** Task instructions **
Report how many lines in the data include "CROSS", with the number as the only reply.

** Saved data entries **
%%

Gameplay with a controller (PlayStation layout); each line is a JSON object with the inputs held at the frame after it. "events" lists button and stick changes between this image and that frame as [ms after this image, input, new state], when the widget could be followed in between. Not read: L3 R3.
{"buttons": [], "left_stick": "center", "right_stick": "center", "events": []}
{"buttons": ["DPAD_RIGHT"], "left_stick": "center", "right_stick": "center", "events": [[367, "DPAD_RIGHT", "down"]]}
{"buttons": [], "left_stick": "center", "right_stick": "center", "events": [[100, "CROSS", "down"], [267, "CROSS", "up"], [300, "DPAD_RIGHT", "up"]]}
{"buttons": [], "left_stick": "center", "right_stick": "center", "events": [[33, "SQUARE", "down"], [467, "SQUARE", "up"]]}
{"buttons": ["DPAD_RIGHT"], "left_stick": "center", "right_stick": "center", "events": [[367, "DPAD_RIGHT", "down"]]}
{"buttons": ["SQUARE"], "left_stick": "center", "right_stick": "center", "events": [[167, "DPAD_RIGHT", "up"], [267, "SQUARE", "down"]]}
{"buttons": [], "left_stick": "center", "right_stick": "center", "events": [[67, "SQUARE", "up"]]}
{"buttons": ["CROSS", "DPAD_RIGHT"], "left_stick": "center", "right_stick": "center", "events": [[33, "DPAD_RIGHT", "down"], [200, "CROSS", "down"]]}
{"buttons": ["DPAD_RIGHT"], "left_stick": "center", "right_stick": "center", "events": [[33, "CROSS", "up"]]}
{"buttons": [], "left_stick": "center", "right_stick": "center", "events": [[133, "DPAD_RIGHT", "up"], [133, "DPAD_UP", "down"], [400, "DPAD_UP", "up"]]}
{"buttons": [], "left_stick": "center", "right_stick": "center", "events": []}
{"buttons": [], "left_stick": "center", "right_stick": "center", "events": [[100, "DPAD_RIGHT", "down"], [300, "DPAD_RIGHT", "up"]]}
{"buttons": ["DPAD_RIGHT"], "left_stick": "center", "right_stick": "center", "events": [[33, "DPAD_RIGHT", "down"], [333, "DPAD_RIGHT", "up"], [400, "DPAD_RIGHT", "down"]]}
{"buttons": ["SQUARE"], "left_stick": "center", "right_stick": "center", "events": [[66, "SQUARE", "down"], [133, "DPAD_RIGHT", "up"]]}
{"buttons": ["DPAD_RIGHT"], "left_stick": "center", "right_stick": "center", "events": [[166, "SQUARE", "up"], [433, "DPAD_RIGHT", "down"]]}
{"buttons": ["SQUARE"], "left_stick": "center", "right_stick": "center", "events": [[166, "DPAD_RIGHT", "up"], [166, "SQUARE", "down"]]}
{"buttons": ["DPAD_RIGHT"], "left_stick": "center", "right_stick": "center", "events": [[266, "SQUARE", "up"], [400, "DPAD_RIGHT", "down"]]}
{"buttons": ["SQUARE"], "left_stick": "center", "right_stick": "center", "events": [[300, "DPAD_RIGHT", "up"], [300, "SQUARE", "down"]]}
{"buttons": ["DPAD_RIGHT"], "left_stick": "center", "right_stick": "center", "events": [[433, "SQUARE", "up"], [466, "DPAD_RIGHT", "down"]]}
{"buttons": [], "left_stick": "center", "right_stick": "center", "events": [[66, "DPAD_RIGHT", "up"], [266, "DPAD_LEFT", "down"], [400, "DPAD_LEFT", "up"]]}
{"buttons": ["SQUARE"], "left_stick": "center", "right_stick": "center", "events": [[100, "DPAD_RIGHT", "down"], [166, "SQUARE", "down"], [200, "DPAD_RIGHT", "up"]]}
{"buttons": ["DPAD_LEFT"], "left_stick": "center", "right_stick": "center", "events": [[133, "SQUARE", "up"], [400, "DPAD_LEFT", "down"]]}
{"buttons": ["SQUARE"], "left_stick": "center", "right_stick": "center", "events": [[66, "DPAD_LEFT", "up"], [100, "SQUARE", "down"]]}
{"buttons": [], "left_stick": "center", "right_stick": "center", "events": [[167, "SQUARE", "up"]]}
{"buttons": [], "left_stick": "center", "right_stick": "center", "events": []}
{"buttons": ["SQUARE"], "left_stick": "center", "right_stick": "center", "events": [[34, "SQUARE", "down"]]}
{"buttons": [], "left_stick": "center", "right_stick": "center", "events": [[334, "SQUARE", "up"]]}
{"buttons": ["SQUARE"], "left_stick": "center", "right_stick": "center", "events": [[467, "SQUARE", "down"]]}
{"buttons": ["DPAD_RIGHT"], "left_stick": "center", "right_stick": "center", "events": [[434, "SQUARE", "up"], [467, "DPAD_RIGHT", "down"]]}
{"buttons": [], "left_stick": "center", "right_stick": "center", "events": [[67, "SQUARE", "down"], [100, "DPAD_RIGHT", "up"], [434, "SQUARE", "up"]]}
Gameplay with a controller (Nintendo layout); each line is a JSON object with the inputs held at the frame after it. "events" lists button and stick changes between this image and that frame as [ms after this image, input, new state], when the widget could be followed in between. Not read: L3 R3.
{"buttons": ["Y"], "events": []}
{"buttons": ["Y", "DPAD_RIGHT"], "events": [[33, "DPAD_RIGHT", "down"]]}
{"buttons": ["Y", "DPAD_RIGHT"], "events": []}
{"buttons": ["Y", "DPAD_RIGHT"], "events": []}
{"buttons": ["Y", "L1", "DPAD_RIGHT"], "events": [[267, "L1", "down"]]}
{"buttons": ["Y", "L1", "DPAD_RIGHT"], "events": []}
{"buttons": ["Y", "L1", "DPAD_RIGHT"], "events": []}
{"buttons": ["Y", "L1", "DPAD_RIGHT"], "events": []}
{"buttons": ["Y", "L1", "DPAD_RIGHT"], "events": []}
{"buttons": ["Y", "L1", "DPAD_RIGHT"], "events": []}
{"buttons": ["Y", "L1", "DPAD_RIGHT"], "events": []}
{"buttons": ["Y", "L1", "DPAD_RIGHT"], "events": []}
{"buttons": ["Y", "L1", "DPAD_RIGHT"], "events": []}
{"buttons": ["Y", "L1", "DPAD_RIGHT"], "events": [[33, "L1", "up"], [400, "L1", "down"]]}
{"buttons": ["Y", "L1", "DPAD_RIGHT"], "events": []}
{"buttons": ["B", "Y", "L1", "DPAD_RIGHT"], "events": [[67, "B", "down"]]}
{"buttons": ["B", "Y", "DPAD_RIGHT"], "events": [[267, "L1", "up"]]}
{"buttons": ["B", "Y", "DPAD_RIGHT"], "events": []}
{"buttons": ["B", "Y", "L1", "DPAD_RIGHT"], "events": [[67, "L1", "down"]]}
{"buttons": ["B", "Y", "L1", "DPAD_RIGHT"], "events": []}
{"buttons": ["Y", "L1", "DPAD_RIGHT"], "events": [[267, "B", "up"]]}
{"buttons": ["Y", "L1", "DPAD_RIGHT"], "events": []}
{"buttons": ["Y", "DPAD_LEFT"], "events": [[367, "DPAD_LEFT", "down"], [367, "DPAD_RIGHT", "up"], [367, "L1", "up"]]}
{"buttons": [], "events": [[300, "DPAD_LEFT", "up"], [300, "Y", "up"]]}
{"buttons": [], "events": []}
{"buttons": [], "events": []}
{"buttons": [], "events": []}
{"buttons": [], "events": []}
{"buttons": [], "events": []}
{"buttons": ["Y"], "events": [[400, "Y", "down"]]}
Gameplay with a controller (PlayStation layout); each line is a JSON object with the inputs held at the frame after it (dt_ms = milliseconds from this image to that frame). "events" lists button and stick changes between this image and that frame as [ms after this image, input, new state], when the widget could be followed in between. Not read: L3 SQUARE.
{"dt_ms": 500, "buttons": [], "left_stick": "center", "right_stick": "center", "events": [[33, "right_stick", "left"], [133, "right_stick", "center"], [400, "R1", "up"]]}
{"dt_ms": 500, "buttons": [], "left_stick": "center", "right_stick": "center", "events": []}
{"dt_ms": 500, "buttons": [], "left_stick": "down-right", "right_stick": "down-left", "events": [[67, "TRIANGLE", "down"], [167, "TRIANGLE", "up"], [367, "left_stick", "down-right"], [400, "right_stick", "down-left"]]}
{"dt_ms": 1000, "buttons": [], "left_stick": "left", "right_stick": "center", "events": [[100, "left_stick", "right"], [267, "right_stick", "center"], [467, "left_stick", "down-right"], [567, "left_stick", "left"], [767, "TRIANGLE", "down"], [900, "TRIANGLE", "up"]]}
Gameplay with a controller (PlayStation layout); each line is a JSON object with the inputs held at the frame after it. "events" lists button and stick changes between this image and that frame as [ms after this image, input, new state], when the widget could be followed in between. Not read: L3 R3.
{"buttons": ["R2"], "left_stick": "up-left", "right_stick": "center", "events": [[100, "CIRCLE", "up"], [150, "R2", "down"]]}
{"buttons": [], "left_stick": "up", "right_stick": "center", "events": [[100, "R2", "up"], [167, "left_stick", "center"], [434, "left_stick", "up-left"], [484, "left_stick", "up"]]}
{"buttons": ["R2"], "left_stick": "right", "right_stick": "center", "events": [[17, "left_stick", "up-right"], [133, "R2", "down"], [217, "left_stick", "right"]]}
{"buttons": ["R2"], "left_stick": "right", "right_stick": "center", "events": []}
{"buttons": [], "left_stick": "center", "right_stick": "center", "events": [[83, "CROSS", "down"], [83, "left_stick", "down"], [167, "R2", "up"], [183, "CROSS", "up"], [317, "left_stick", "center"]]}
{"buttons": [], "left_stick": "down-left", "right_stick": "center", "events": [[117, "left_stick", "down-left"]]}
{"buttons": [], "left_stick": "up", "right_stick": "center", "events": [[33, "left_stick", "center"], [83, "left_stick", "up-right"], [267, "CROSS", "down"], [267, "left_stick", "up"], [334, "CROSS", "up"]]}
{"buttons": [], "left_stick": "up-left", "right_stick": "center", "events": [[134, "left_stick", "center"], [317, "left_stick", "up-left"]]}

%%

** Reply to the exercise **
5